Les protéines virales S interagissent avec un récepteur cellulaire pour permettre au SRAS-CoV-2 d’entrer dans nos cellules. Cependant, des chercheurs américains ont mis au jour une zone de cette protéine qui est source d’espoir. En le modifiant, il serait possible de réduire l’intensité des interactions.

Agir sur une autre zone de la protéine S.

Depuis l’apparition du coronavirus SRAS-CoV-2, la protéine S (surface) a certainement été l’élément le plus étudié de sa structure. Cette protéine il se lie à l’enzyme de conversion de l’angiotensine 2 (ACE2), un récepteur qui permet au coronavirus d’entrer dans une cellule hôte. Cependant, la protéine S contient une zone particulière, le site de liaison au récepteur (RBD).
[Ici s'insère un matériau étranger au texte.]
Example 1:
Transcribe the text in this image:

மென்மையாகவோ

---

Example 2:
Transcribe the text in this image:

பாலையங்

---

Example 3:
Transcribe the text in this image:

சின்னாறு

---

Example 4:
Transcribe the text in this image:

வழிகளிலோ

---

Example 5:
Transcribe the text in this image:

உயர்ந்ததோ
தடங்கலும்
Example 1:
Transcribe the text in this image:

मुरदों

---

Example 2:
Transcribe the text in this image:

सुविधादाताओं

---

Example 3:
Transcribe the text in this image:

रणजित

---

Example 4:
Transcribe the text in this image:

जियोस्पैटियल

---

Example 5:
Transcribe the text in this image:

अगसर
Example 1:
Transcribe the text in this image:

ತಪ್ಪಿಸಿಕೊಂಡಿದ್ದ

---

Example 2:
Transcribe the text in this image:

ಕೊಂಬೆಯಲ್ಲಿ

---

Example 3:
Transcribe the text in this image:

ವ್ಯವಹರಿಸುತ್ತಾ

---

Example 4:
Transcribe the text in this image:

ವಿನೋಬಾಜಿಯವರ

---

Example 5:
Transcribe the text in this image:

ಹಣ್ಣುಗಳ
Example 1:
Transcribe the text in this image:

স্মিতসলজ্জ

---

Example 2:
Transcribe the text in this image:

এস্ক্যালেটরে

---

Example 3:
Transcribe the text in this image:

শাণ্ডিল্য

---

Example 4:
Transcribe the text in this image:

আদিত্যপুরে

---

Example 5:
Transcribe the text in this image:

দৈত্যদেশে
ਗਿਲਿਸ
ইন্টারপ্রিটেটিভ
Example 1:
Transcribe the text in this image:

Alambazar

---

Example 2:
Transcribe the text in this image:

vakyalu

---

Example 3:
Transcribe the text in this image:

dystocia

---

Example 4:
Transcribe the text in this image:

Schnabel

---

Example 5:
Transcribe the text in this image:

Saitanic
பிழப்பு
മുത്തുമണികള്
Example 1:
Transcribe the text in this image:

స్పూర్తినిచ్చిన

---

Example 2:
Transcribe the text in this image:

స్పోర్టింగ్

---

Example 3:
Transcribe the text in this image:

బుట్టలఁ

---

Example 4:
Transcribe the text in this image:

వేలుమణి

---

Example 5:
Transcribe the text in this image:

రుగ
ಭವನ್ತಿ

Cela correspond à la fin de la protéine directement en contact avec le récepteur ACE2.

Dans une étude publiée dans la revue ACS Nano le 2 août 2020, des chercheurs de la Northwestern University (États-Unis) affirment avoir identifié un autre domaine intéressant de la protéine S. Ceci est très proche de la zone RBD (10 nanomètres). Selon les responsables de l’étude, si cette nouvelle zone est modifiée, la liaison RBD-ACE2 pourrait être affaiblie.

Crédit: Université Northwestern / ACS Nano

Des résultats prometteurs

Les chercheurs évoquent un site de clivage polybasique, composé de trois arginines et d’une alanine qui lui confèrent une charge positive globale pour une enzyme appelée “furine”. Cependant, ce clivage est nécessaire pour l’activation de la fusion de l’enveloppe virale avec la membrane de la cellule hôte. Par conséquent, les scientifiques ont comparé le lien RBD-ACE2 par rapport à la protéine de base S avec deux mutants dont la coupe polybasique a été modifiée. Dans le cas du premier mutant, les scientifiques ont retiré les acides aminés du site polybasique. Pour le second, il s’agit de remplacer deux de ces acides aminés.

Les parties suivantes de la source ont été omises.